From the other side, it can happened the company to use higher sum of long-term
credits, and according the previously conclusions it’s confident is bigger. However, if
the long-term credits appeared for pay off in short future, they are treated as short-
term credits with all characteristics associated with the price of the capital that is
forming while using the following credits.

The fact that basic and working capital assets are engaged in the process of
reproduction that can develop conditions for realization of business activities,
however, after achieving the business objectives, they have different functions.
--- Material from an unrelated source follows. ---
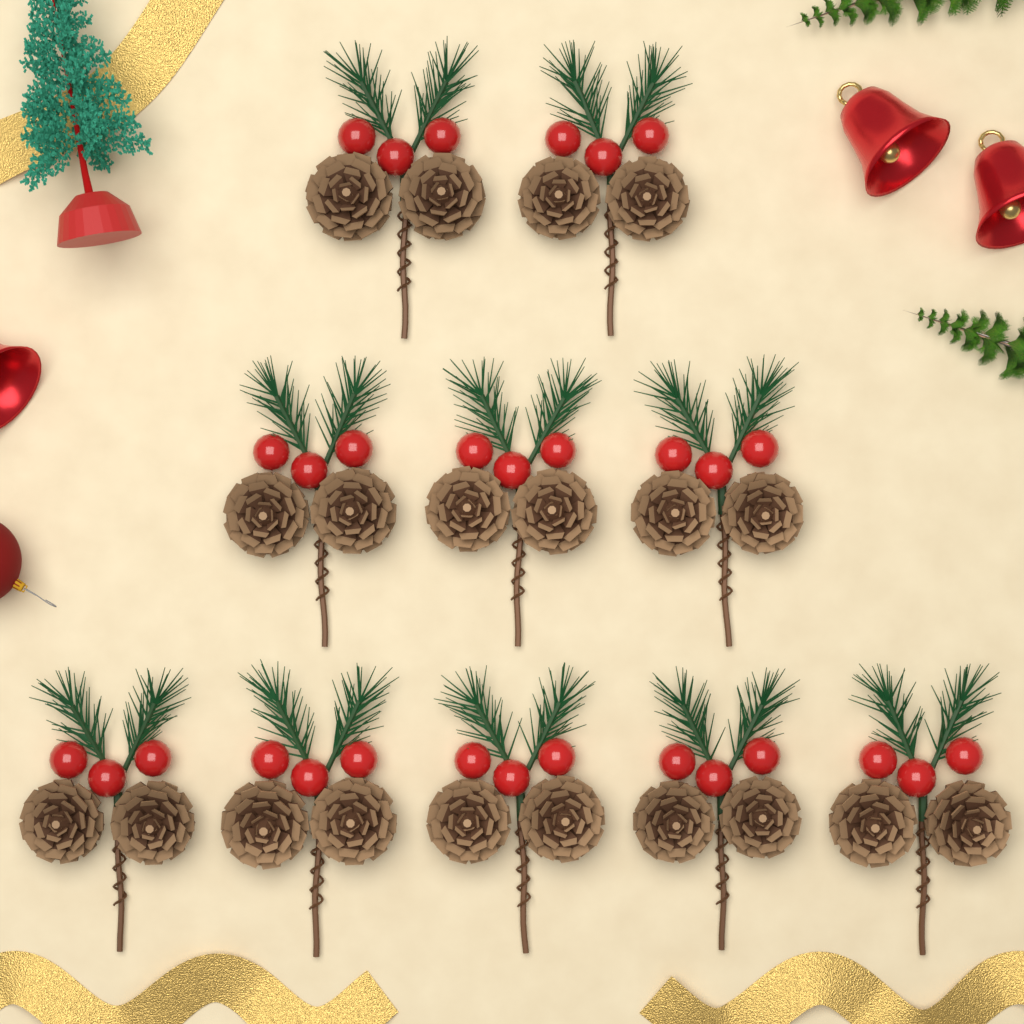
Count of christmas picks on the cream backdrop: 10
These
assets are not only different by the physical characteristics, but with degree and speed
of the flexibility. The differences in the functions of basic and working capital assets
in the process of realization of the business’ objectives create needs of different
approach in the management.
In the process of managing of assets, that has to determinate their optimal volume and
structure, the very important fact is instrument’s financing.
In he context of the questions connected with the way of basic assets financing has to
point to build concrete rules. These rules HAVE to present common accepted
standards that will be basic criteria for assessment of the optimal resource’s choice for
financing of these assets.
With the help of these rules is enables following up the realization of financial politic
principals. On the other side, implementing of these rules will make conditions for
building the optimal structure of the capital and for permanent control of the
creditworthiness of the business subjects.
1. Д- р Милоје Кањевац (2006): „Пословне финансије“, Економика, Београд,
2. D-r J. Rodič, d-r I. Markovič (2004) : “Poslovne finansije”, Ekonomika, Beograd,
3. D-r Ivan Markovič (3/06): “Racionalno upravljanje obrtnim sredstvima i izvorima
obrtnih sredstava”, Računovodstvo i finansiranje, Savez računovodstvenih I
finansijskih radnika Hrvatske,
4. D-r Jovan M. Rankovič (2002) : “Upravljanje finansijama preduzeča”, šesto
izdanje, Ekonomski fakultet- Beograd.